A study out this week by the conservative Media Research Center concluded that if you’re a Republican running for president there’s a good chance you’ll be labeled a conservative. But if you were a Democrat running for president four years ago,there was virtually no chance journalists would call you a liberal. Here’s what the MRC found:

“This year’s crop of GOP presidential candidates includes strong conservatives, just like the top Democratic candidates four years ago — Barack Obama, Hillary Clinton and John Edwards — were all staunch liberals. But a major, glaring difference between today’s campaign coverage and the early coverage of the 2007 Democratic nomination race is the impulse of journalists to repeatedly brand the 2012 GOP candidates as ‘conservative’ despite offering extremely few ‘liberal’ labels four years ago.

“Media Research Center analysts reviewed the ABC,CBS and NBC morning and evening news programs from January 1 through July 31 and found 62 ‘conservative’ labels for Republican candidates or those talked about as potential candidates. A check of the same broadcasts for the same time period in 2007 found a paltry three ‘liberal’ labels for the Democrats running that year,a greater than 20-to-1 disparity.”

Journalists identify conservatives because inside the bubble conservatives are out of the mainstream. They’re different. Their views are often seen as alien,even dangerous. None of that applies to liberals,of course. They’re views are the very essence of mainstream.

What makes this especially dopey,is that while about 40 percent of Americans identify themselves as conservative,only 20 percent identify themselves as liberal. So which side is really mainstream and which is different?

This kind of thing has happened before in American journalism,a long time ago. Then, it was about crime and race.

In the old days,pretty much the only time a criminal’s race was mentioned in a story is if the criminal was black. So a story might begin,”Johnny Jones,a 25-year-old Negro from Smithtown,was arrested last night ….” But if Johnny Jones were white,the story would simply read,”Johnny Jones,a 25-year-old from Smithtown,was arrested last night ….” No mention of race.

Journalists, in those days, identified black people because,at some level,they saw them as out of the mainstream,as different,as alien,and yes,as dangerous. White people were the mainstream. They weren’t different.
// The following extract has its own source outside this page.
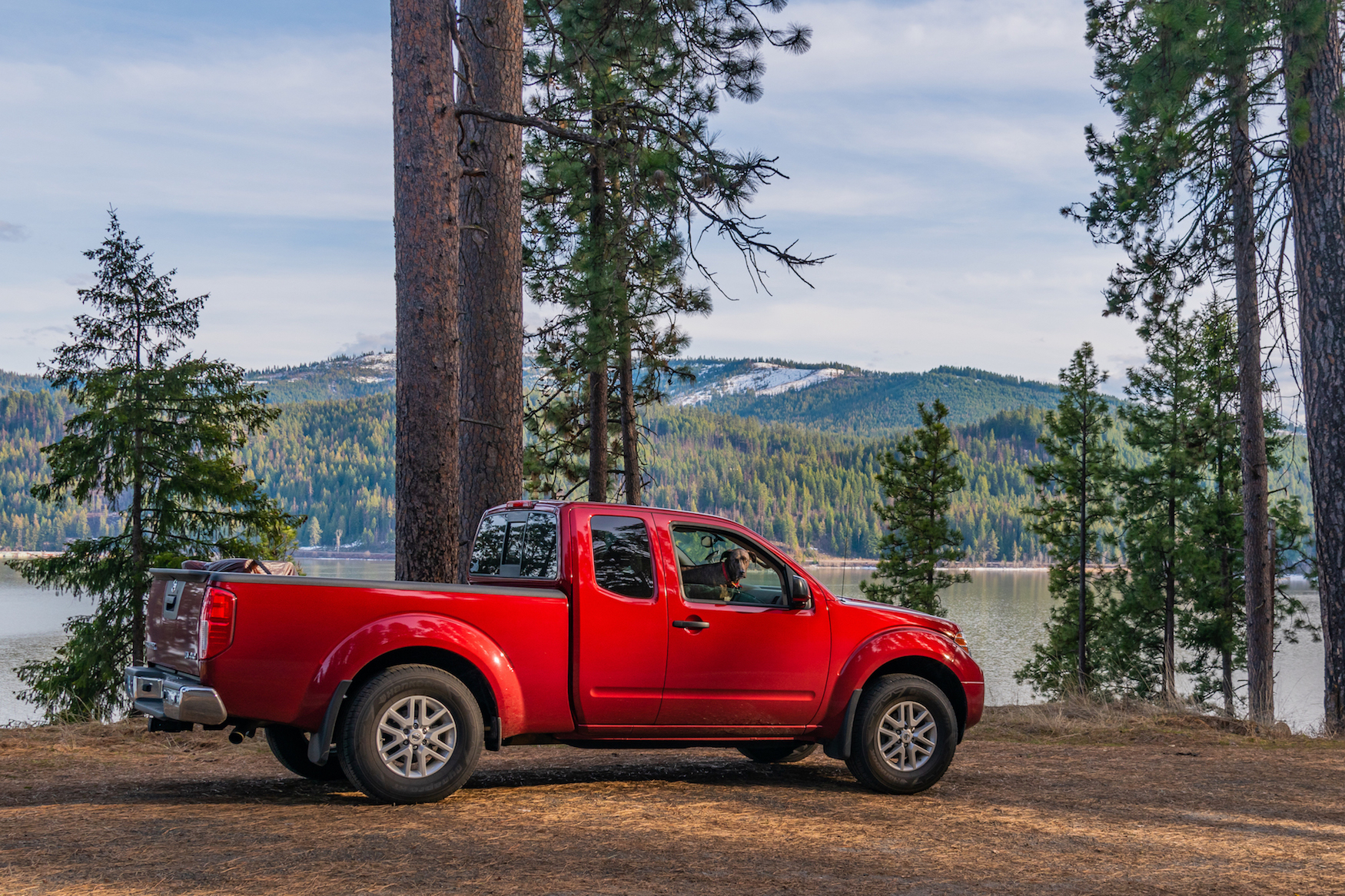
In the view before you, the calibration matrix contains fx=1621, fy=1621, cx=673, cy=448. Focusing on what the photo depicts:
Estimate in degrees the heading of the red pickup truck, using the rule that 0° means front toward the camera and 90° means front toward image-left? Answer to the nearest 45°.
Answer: approximately 225°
They weren’t alien.

Let’s stipulate that nothing in America is exactly like race, so analogies go only so far. But, as I say, something like what went on in the bad old days is happening again, now.

Journalists slap labels on conservatives today for the much the same reason they slapped labels on Blacks decades ago. Both are, or were, seen as outsiders -- alien, dangerous outsiders.

This kind of thing should embarrass journalists. But, of course it doesn’t. Several years ago I said that I’ve met guys who work the overnight shift at 7-11 selling cigarettes and Twinkies to insomniacs who have more introspection than a lot of journalists I know. That’s something else that’s still true today.